The problem we have is not something that is the fault of the school nor is it something they can click their fingers and resolve. His year is predominately female. Didn't seem much of an issue in reception as DS enjoyed interacting with anyone regardless. A few incidents crept in where certain boys in his class would tell him he couldn't play with them if he played with girls, and to give him his due he decided playing with them wasn't worth it (there were also physical fighting issues). Reception teacher was mindful but assured us all would be ok.

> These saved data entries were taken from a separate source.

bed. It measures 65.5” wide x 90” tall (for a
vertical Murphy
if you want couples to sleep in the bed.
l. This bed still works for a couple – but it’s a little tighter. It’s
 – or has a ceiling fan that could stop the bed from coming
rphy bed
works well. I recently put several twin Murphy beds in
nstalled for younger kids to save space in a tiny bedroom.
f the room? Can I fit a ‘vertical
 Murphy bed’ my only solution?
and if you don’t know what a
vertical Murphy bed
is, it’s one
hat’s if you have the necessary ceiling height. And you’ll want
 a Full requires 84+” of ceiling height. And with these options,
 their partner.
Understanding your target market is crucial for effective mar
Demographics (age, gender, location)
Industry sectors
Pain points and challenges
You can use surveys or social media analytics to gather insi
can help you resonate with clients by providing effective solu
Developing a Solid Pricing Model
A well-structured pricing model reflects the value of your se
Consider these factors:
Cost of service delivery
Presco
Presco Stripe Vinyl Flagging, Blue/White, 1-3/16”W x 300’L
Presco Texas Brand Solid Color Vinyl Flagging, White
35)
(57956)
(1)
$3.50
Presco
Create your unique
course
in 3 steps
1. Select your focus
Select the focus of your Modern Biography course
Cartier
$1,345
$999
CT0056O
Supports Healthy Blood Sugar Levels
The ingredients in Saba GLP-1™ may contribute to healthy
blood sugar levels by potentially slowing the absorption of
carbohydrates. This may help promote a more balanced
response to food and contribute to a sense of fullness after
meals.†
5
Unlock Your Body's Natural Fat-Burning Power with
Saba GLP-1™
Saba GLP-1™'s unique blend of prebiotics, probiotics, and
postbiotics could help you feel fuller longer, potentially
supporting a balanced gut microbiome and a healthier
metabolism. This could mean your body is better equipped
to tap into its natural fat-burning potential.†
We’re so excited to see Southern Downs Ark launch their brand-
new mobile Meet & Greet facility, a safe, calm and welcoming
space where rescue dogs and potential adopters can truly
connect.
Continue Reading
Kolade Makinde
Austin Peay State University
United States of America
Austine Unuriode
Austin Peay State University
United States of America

Now in Yr1 he's interacting a lot more with the boys as a preference. However we are being called over occasionally by the teacher to discuss DS copying the more poorly behaved boys - their words not mine. DS is getting upset as he gets into trouble when they don't in his eyes, this seems to be a combination of this not being bad behaviour in comparison for them and also because their parents are meeting regularly with school over behaviour whereas they're talking to me only at pick up. His teacher is also aware that he's often doing these things because he's being told to in order to play with them - again something they've told me, not my words.
We're getting increasingly uncomfortable as when we ask why he doesn't play with some of the other boys he says he can't because they're in Boy1s team, or they're in Boy2s team. Again the issue of being told not to play with the girls has been brought up.
I'm sort of lost for ideas of how to work with the school on this which obviously is what we'd prefer to do, but we are seriously considering looking at moving DS to a school where there's a better mix of girls and boys.
If anyone has any suggestions I'd be very grateful.